■ ENTRIES SHOWN:
□ □ □ □ □ □ □

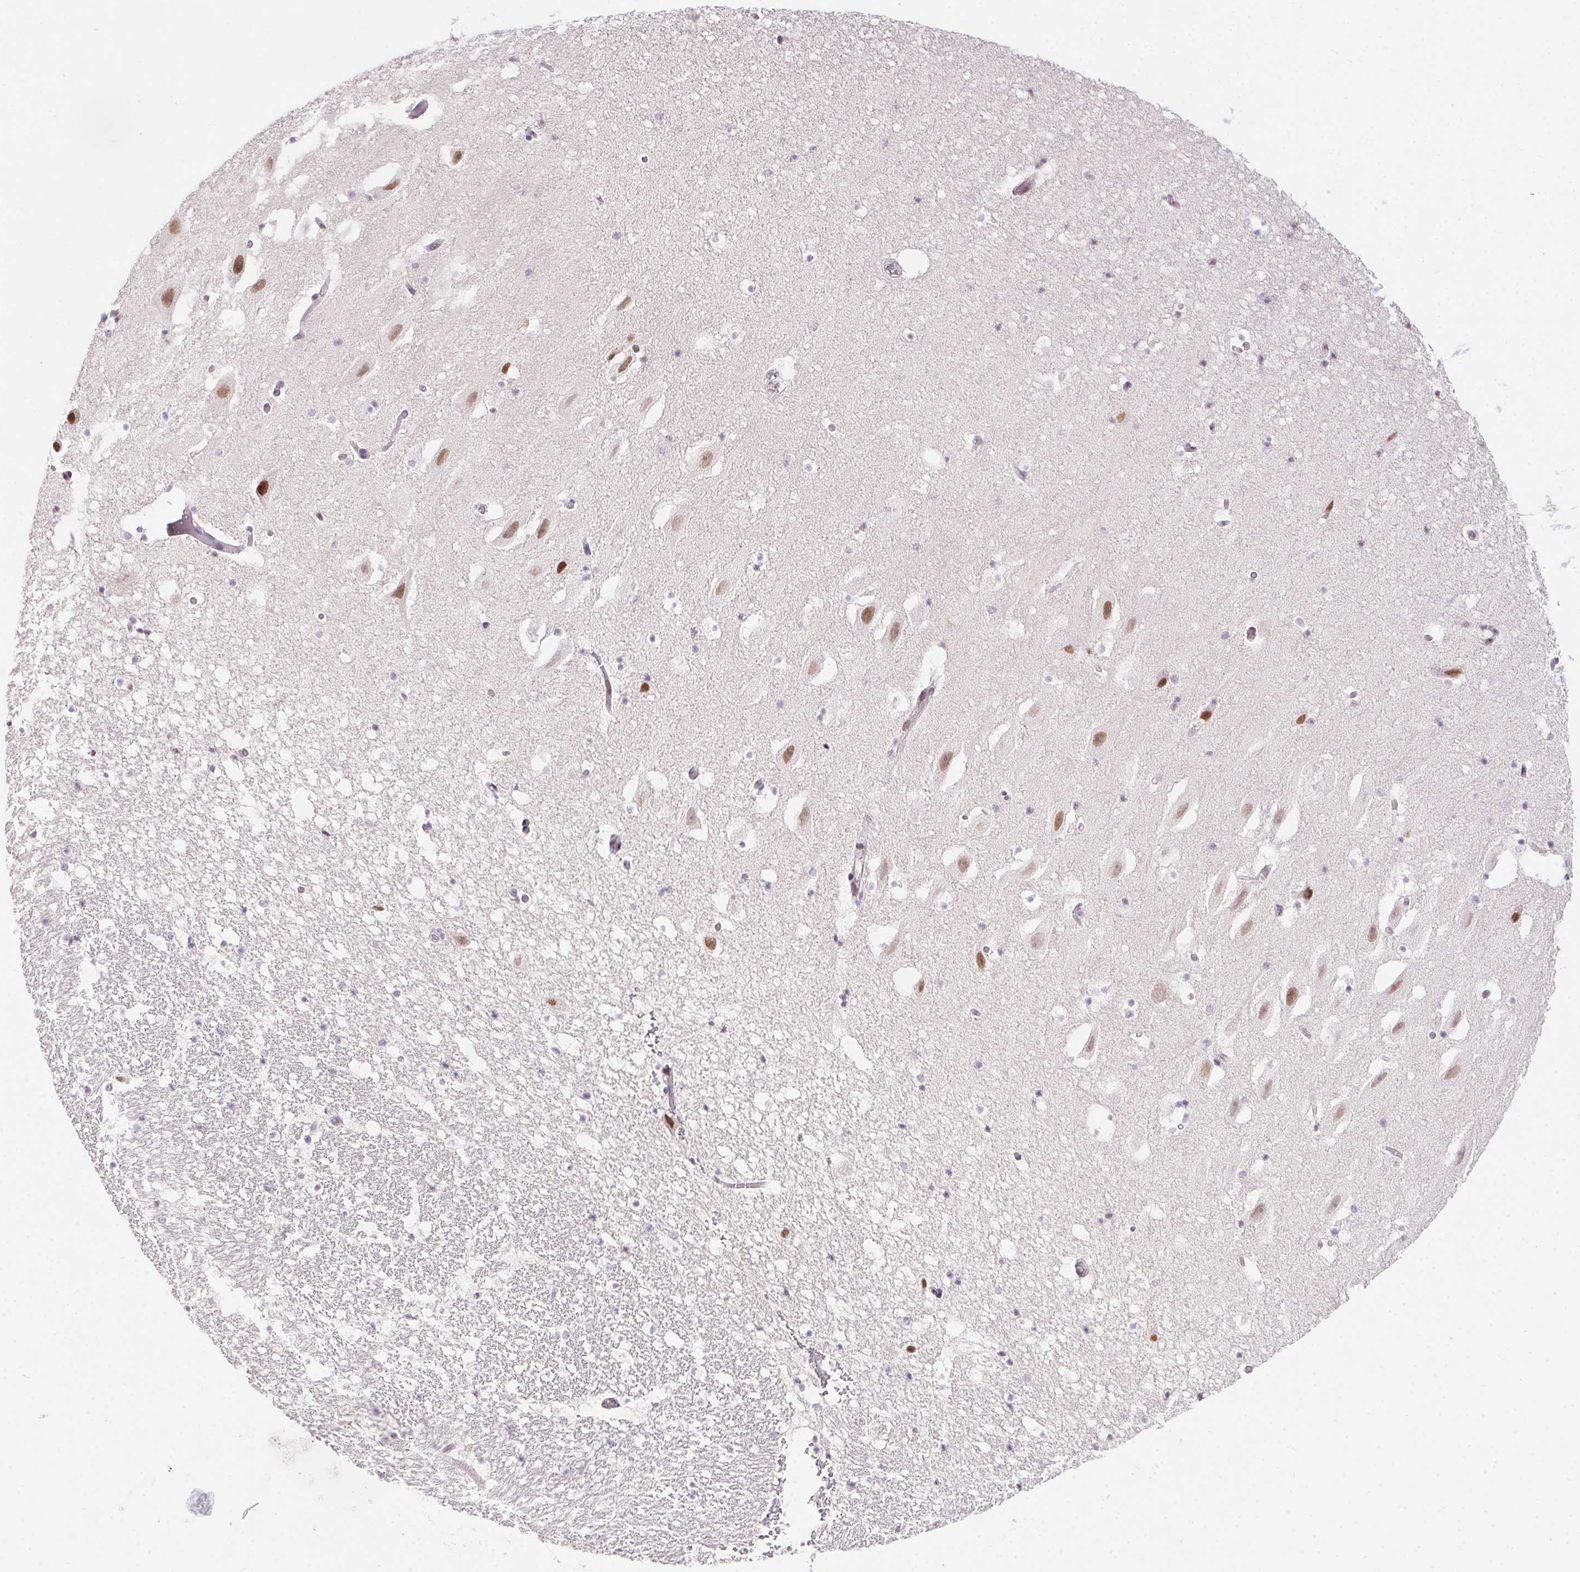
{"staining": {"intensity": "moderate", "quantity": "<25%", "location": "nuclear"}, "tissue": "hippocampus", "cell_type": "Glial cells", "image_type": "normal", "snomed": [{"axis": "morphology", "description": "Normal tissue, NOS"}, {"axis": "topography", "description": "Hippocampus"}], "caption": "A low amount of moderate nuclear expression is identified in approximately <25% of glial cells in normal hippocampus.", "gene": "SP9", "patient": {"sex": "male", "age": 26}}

□ □ □ □ □ □ □

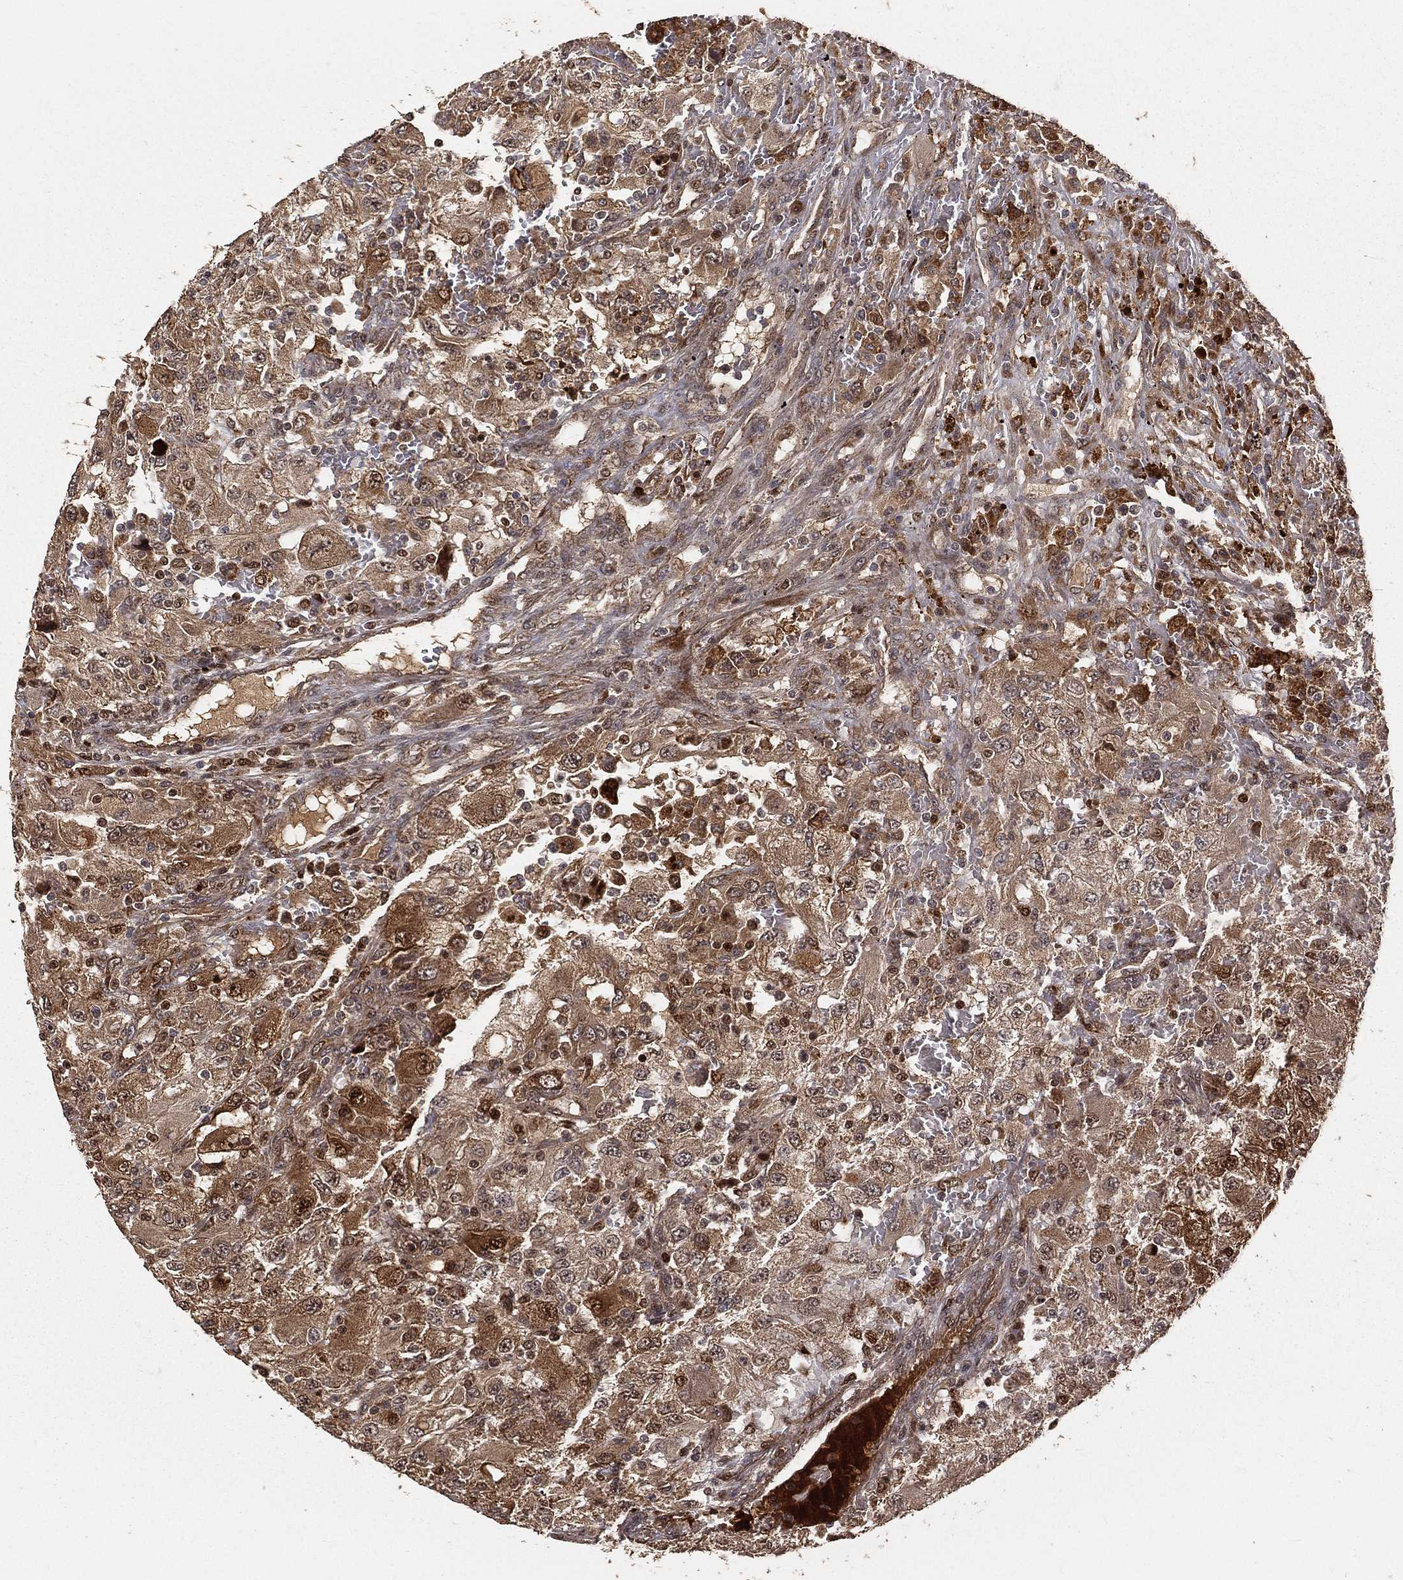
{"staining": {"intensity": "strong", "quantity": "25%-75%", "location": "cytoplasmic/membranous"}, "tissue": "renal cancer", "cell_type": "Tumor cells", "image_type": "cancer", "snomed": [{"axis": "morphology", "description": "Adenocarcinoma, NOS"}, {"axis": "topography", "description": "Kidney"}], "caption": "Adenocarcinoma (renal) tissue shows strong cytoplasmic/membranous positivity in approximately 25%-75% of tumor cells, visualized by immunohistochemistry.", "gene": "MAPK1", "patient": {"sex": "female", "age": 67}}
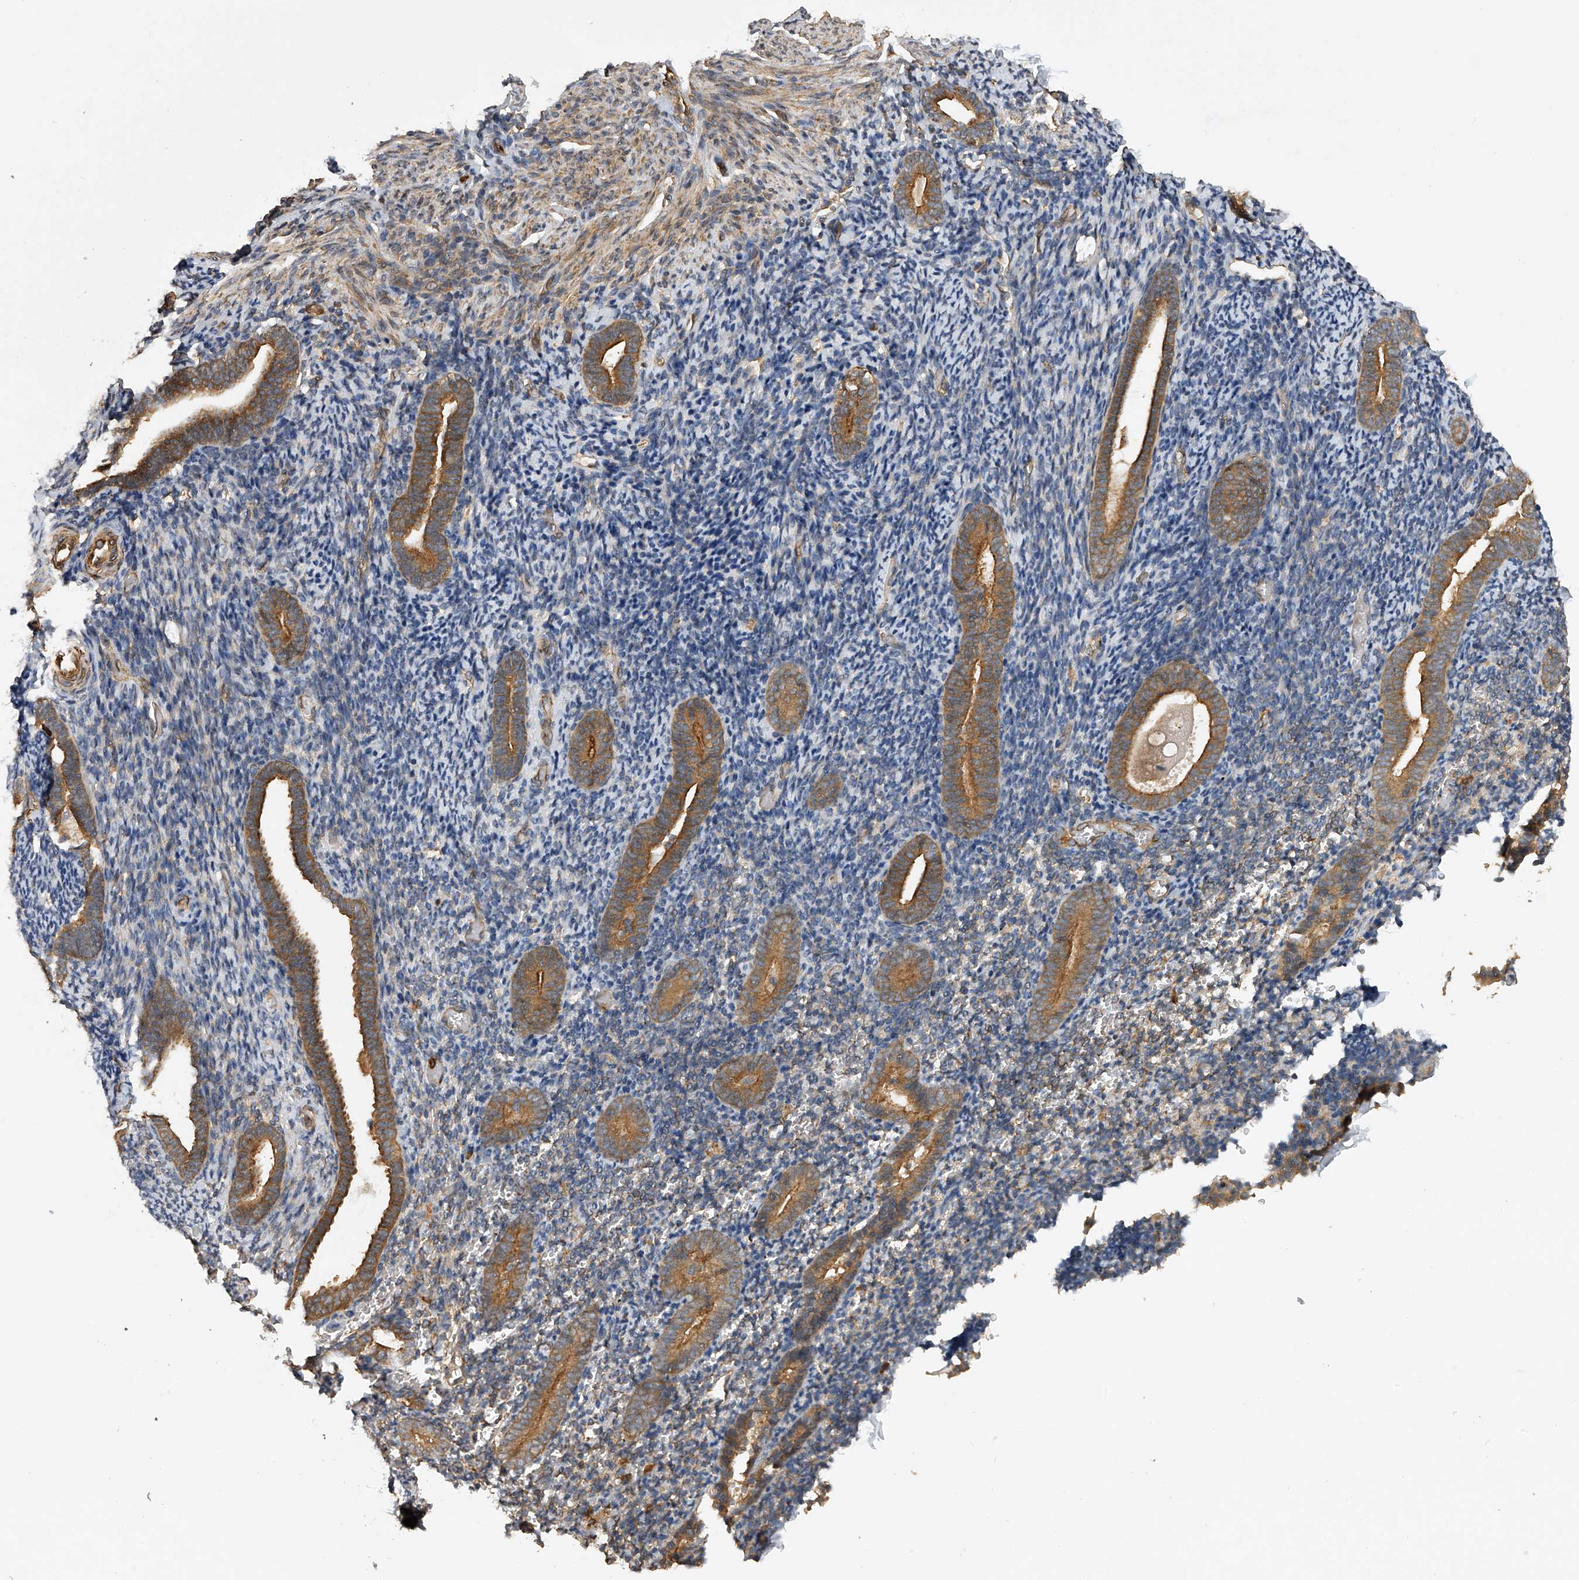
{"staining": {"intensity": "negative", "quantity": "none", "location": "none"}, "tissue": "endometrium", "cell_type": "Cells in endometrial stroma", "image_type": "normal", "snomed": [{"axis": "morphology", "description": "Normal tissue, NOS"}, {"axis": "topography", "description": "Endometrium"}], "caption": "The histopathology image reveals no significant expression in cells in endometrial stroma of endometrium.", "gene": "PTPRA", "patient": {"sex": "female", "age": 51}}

□ □ □ □ □ □ □

■ YOUR ASSIGNMENT: State, as a number only, how many lines in the entries include "normal".

■ TASK ANSWER: 2